Brief. Give back exactly the lines of the entries below from the line with "left front paw: (280, 482)" to the line with "right back paw: (291, 2160)", inclusive, and only those.

[Items from a dataset]
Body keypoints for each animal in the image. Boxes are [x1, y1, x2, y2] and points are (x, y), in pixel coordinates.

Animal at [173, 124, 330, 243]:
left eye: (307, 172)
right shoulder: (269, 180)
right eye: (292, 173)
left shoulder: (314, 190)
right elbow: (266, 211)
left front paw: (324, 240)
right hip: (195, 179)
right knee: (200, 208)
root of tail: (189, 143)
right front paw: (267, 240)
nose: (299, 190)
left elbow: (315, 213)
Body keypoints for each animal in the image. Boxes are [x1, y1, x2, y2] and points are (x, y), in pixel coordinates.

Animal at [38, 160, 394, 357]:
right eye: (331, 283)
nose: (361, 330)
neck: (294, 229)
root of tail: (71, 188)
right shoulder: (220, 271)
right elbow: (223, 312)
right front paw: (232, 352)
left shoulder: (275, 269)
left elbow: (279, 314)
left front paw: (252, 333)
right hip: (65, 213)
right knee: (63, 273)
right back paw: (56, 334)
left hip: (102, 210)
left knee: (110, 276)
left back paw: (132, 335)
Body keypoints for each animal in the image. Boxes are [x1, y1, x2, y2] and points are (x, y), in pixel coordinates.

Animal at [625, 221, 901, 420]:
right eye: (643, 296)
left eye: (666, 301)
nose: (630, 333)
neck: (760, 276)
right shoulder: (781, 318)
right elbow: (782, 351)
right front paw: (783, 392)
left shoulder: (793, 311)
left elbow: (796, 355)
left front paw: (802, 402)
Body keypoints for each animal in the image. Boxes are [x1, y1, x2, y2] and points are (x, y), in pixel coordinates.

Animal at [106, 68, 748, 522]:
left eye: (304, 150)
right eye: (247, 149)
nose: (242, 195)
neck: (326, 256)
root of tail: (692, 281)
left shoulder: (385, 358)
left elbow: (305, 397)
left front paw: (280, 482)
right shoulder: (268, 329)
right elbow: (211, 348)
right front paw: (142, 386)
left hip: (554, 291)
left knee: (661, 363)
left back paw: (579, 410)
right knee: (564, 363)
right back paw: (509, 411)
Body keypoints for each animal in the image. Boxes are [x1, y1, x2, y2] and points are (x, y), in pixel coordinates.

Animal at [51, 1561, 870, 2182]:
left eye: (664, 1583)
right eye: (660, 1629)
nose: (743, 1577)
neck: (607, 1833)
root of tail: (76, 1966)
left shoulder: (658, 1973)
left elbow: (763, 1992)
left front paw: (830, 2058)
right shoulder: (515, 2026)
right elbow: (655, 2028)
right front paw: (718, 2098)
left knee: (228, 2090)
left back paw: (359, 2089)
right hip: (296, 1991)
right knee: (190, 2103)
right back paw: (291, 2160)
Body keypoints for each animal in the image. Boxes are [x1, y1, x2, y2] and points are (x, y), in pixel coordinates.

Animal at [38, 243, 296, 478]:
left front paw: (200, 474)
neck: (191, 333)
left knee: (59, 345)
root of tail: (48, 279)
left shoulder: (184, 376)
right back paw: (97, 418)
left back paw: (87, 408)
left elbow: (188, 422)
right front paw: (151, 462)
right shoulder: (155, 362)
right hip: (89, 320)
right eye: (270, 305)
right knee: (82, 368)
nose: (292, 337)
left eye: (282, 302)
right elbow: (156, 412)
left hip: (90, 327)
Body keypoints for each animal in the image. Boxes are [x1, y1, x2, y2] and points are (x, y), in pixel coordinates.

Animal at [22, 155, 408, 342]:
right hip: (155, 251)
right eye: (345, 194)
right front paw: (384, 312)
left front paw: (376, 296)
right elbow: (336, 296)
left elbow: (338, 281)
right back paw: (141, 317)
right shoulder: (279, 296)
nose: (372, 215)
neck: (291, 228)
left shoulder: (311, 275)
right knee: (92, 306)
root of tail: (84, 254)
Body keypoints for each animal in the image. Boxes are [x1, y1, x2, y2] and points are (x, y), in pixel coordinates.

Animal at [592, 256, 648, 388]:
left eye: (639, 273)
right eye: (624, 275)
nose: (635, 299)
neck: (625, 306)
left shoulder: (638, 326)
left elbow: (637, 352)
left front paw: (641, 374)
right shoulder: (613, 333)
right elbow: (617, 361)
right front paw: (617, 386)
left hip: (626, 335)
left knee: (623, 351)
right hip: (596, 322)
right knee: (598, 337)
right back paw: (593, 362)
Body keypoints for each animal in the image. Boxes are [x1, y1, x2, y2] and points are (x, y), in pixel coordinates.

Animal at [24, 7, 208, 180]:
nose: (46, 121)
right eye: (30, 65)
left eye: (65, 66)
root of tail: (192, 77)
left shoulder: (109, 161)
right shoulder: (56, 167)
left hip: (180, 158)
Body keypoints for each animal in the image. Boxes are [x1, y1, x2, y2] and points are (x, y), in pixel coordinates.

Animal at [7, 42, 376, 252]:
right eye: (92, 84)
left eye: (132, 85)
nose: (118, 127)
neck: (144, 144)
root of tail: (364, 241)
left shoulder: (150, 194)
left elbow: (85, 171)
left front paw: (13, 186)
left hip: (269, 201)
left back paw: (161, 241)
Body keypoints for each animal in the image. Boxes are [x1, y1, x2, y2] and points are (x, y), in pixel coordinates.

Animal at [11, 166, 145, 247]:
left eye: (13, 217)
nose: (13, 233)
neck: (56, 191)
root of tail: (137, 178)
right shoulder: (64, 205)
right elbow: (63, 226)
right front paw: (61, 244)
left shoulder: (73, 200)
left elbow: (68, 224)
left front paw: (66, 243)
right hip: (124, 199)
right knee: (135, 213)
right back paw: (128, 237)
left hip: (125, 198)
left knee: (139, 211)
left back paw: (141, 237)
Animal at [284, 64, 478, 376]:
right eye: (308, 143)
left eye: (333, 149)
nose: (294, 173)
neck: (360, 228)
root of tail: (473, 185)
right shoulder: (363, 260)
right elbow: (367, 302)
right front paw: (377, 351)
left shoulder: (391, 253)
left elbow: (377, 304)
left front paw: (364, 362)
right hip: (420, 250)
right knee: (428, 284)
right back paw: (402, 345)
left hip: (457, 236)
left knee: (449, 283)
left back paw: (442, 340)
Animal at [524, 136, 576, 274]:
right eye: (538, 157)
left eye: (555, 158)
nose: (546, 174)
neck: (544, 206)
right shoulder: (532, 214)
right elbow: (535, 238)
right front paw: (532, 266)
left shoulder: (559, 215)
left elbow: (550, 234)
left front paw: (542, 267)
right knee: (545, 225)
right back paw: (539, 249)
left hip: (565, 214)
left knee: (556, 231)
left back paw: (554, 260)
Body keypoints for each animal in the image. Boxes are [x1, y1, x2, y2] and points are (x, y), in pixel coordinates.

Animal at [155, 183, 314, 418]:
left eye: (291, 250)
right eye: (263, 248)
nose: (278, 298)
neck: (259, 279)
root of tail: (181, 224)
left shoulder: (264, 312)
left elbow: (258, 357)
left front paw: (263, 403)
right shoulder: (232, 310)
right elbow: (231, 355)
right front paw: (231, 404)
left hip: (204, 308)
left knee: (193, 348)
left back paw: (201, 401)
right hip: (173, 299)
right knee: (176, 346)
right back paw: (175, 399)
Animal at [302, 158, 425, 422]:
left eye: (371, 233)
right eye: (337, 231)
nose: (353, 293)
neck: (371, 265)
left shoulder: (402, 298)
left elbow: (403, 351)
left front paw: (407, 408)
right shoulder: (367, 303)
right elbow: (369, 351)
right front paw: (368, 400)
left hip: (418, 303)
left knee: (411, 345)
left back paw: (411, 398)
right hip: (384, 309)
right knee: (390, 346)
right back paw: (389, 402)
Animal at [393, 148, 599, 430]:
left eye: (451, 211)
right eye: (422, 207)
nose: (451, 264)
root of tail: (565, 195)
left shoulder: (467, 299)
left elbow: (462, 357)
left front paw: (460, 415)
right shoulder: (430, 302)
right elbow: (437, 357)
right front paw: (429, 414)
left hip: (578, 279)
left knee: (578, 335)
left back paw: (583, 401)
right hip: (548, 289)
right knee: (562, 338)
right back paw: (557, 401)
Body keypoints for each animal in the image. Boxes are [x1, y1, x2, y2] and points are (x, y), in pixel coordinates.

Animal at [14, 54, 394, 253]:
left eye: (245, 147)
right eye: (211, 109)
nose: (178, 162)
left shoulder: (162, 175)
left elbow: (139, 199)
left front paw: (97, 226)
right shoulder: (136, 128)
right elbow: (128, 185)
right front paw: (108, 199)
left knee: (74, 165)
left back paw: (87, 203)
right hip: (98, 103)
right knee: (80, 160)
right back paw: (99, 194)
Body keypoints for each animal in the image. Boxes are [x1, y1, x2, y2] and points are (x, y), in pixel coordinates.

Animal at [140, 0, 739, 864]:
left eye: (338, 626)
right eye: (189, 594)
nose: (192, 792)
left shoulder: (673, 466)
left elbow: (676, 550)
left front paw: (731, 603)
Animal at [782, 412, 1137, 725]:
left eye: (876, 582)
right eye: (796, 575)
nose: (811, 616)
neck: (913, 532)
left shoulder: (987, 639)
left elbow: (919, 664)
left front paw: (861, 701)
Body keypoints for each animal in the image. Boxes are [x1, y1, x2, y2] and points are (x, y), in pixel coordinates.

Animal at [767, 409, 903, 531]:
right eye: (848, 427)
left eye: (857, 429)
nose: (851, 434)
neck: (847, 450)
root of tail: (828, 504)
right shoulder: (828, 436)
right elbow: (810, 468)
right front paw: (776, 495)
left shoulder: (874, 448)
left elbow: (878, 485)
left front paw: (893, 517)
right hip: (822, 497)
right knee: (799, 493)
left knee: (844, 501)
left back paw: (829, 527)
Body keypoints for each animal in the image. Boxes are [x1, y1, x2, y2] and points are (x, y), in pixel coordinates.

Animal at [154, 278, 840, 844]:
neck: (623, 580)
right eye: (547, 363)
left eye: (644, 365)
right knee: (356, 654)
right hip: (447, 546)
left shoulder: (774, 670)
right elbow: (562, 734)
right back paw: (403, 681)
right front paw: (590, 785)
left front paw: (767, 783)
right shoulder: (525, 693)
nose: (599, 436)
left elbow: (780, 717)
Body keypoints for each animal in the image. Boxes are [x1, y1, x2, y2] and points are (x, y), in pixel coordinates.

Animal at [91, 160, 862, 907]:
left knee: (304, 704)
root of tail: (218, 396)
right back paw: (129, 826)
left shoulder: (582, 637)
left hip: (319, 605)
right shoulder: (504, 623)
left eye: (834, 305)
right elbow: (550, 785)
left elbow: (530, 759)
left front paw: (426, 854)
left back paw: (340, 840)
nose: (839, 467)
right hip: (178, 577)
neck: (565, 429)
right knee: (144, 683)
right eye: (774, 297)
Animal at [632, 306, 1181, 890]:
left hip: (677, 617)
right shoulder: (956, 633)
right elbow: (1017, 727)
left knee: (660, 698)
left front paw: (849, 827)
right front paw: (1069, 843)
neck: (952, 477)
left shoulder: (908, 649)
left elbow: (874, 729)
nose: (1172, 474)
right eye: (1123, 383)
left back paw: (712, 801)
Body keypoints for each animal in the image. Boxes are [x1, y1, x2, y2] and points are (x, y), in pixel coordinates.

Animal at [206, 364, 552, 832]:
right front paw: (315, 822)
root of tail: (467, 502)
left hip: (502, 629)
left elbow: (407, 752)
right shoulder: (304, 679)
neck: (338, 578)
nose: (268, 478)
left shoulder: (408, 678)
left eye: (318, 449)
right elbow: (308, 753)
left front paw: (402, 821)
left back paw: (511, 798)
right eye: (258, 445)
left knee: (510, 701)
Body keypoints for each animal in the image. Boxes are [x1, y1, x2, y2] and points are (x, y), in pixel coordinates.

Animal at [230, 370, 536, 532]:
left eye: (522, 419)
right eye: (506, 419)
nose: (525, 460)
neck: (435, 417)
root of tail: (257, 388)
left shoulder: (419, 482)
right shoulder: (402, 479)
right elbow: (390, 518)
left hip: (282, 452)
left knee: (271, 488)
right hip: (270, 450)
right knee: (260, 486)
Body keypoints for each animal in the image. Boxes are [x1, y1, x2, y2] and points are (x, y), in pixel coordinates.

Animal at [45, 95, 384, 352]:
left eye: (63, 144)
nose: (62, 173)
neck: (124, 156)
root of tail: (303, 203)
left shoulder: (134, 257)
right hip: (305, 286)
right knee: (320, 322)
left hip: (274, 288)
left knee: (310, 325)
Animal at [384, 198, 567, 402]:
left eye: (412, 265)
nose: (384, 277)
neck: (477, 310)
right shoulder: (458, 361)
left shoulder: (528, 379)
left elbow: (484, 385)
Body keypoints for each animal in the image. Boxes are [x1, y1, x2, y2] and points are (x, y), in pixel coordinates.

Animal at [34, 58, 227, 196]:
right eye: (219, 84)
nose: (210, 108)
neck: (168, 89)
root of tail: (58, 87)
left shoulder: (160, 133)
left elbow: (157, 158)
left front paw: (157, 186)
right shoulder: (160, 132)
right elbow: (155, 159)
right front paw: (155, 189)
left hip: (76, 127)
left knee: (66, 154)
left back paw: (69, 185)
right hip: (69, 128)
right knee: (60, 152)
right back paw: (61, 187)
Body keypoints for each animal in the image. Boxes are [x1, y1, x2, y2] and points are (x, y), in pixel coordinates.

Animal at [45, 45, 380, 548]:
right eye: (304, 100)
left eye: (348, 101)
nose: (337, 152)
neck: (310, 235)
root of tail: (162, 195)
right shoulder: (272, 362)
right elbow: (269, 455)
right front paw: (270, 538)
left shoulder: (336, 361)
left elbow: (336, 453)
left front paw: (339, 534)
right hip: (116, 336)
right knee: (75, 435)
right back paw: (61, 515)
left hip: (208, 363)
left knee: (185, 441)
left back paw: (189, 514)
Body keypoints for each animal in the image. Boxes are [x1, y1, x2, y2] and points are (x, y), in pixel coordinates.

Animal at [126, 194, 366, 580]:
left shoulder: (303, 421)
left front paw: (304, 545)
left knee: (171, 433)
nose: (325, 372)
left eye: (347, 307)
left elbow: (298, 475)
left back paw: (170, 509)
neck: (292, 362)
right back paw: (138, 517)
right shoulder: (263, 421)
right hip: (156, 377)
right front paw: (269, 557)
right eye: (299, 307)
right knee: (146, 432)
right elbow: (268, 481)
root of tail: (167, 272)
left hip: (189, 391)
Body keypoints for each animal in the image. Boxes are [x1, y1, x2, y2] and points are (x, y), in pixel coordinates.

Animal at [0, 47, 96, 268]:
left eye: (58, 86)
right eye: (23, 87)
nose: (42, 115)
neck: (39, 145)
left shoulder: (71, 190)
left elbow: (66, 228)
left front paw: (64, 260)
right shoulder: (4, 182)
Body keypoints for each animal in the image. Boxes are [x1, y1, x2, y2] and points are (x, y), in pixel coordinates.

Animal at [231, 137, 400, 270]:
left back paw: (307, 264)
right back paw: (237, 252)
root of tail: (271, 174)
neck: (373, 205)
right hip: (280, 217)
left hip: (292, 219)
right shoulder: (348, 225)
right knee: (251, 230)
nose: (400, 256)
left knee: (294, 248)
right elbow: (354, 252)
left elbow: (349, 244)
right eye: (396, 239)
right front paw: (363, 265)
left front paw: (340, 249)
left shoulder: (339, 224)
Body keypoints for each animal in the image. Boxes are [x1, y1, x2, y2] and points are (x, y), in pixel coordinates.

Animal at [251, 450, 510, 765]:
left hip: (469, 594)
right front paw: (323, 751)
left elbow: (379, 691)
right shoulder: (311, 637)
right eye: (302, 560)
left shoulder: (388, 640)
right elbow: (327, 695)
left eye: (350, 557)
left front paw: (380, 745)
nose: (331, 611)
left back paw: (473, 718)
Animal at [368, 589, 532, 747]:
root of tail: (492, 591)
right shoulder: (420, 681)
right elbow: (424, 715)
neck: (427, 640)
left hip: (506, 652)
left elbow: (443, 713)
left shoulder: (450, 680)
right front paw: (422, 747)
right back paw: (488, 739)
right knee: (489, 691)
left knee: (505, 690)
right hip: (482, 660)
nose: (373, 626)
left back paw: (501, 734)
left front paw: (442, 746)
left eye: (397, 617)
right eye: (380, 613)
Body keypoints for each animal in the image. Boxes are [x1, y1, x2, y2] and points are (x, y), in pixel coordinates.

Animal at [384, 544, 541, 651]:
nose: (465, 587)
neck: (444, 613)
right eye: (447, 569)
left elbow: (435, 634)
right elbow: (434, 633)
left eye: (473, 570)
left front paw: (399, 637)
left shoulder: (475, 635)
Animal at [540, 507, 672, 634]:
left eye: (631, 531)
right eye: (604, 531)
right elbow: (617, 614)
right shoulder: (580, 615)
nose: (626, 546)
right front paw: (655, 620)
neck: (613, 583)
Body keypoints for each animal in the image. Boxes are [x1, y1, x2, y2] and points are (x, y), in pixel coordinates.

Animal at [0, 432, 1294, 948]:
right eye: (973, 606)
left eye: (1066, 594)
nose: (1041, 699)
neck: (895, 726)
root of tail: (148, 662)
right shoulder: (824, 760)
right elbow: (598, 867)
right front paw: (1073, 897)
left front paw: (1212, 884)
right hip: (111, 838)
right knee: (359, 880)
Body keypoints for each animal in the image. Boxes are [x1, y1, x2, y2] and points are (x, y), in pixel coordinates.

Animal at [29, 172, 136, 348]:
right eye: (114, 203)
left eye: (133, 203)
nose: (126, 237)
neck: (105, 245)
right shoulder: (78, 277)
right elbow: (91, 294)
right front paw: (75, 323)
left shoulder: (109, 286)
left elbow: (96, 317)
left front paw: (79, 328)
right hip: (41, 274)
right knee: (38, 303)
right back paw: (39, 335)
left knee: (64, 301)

Task answer.
left front paw: (280, 482)
right shoulder: (268, 329)
right elbow: (211, 348)
right front paw: (142, 386)
left hip: (554, 291)
left knee: (661, 363)
left back paw: (579, 410)
right knee: (564, 363)
right back paw: (509, 411)
Body keypoints for each animal in the image. Boxes are [x1, y1, x2, y2] and points are (x, y), in pixel coordinates.

Animal at [51, 1561, 870, 2182]:
left eye: (664, 1583)
right eye: (660, 1629)
nose: (743, 1577)
neck: (607, 1833)
root of tail: (76, 1966)
left shoulder: (658, 1973)
left elbow: (763, 1992)
left front paw: (830, 2058)
right shoulder: (515, 2026)
right elbow: (655, 2028)
right front paw: (718, 2098)
left knee: (228, 2090)
left back paw: (359, 2089)
right hip: (296, 1991)
right knee: (190, 2103)
right back paw: (291, 2160)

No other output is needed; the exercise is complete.